I work nights, and as I returned home from work at 8:30am, I heard a strange noise from inside the house. I figured someone had an early shift or something, so went to my room, but then realized- the dayshift housemate wasn't in last night. Stricken by curiosity, I went hunting for the source of the noise, yet my curiosity turned to alarm as the sound resolved itself as a murmuring... A constant chant over the top of a sonorous hum.
Quietly, I palmed my trusty intruder-awareness-device, and crept forward towards the source of the noise. The sinister litany continued as I crept further towards the kitchen. Terrifying thoughts and visions filled my mind, as my imagination wildly began to make a desperate attempt to fit answers to the questions being raised. Did we leave the Ouija board out? Was the door unlocked?
My questions quickly began resolving themselves as I peered around the corner of the kitchen, to be confronted with the harsh neon glare of our fridge- the constant low 'hum' of its cooling mechanism amped up to a low roar, whilst all I could see of the would-be intruder was a single hand, taut with a white-knuckled grip upon the doorhandle.

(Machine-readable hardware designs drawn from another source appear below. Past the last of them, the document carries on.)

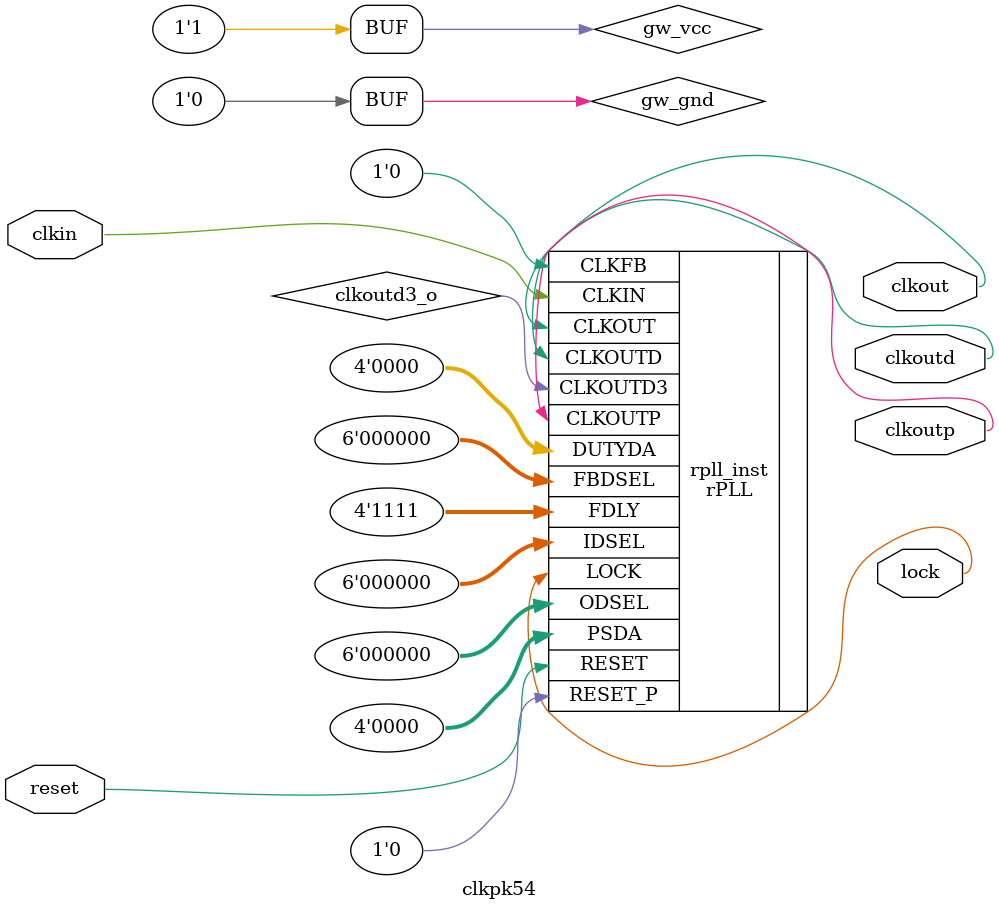
<source format=v>

module clkpk54 (clkout, lock, clkoutp, clkoutd, reset, clkin);

output clkout;
output lock;
output clkoutp;
output clkoutd;
input reset;
input clkin;

wire clkoutd3_o;
wire gw_vcc;
wire gw_gnd;

assign gw_vcc = 1'b1;
assign gw_gnd = 1'b0;

rPLL rpll_inst (
    .CLKOUT(clkout),
    .LOCK(lock),
    .CLKOUTP(clkoutp),
    .CLKOUTD(clkoutd),
    .CLKOUTD3(clkoutd3_o),
    .RESET(reset),
    .RESET_P(gw_gnd),
    .CLKIN(clkin),
    .CLKFB(gw_gnd),
    .FBDSEL({gw_gnd,gw_gnd,gw_gnd,gw_gnd,gw_gnd,gw_gnd}),
    .IDSEL({gw_gnd,gw_gnd,gw_gnd,gw_gnd,gw_gnd,gw_gnd}),
    .ODSEL({gw_gnd,gw_gnd,gw_gnd,gw_gnd,gw_gnd,gw_gnd}),
    .PSDA({gw_gnd,gw_gnd,gw_gnd,gw_gnd}),
    .DUTYDA({gw_gnd,gw_gnd,gw_gnd,gw_gnd}),
    .FDLY({gw_vcc,gw_vcc,gw_vcc,gw_vcc})
);

defparam rpll_inst.FCLKIN = "27";
defparam rpll_inst.DYN_IDIV_SEL = "false";
defparam rpll_inst.IDIV_SEL = 0;
defparam rpll_inst.DYN_FBDIV_SEL = "false";
defparam rpll_inst.FBDIV_SEL = 1;
defparam rpll_inst.DYN_ODIV_SEL = "false";
defparam rpll_inst.ODIV_SEL = 16;
defparam rpll_inst.PSDA_SEL = "1000";
defparam rpll_inst.DYN_DA_EN = "false";
defparam rpll_inst.DUTYDA_SEL = "1000";
defparam rpll_inst.CLKOUT_FT_DIR = 1'b1;
defparam rpll_inst.CLKOUTP_FT_DIR = 1'b1;
defparam rpll_inst.CLKOUT_DLY_STEP = 0;
defparam rpll_inst.CLKOUTP_DLY_STEP = 0;
defparam rpll_inst.CLKFB_SEL = "internal";
defparam rpll_inst.CLKOUT_BYPASS = "false";
defparam rpll_inst.CLKOUTP_BYPASS = "false";
defparam rpll_inst.CLKOUTD_BYPASS = "false";
defparam rpll_inst.DYN_SDIV_SEL = 36;
defparam rpll_inst.CLKOUTD_SRC = "CLKOUT";
defparam rpll_inst.CLKOUTD3_SRC = "CLKOUT";
defparam rpll_inst.DEVICE = "GW2AR-18C";

endmodule //clkpk54

</source>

As I crossed the threshold, my roomate was revealed, standing naked upon the tiles, legs almost buckling from his madness-wracked vigil. Like a broken clockwork toy, his head slowly revolved to face me, eyes displaying insanity-laced horror above a rictus grin, staring directly out of my nightmares. Finally the jerky revolutions came to a halt as he faced me, his whole body seized in a single instant. The mad grin opened, and he repeated the chant he'd been repeating for the last 16 hours:
"Let's see... Hallibut... Sheep's cheese... Tomatoes."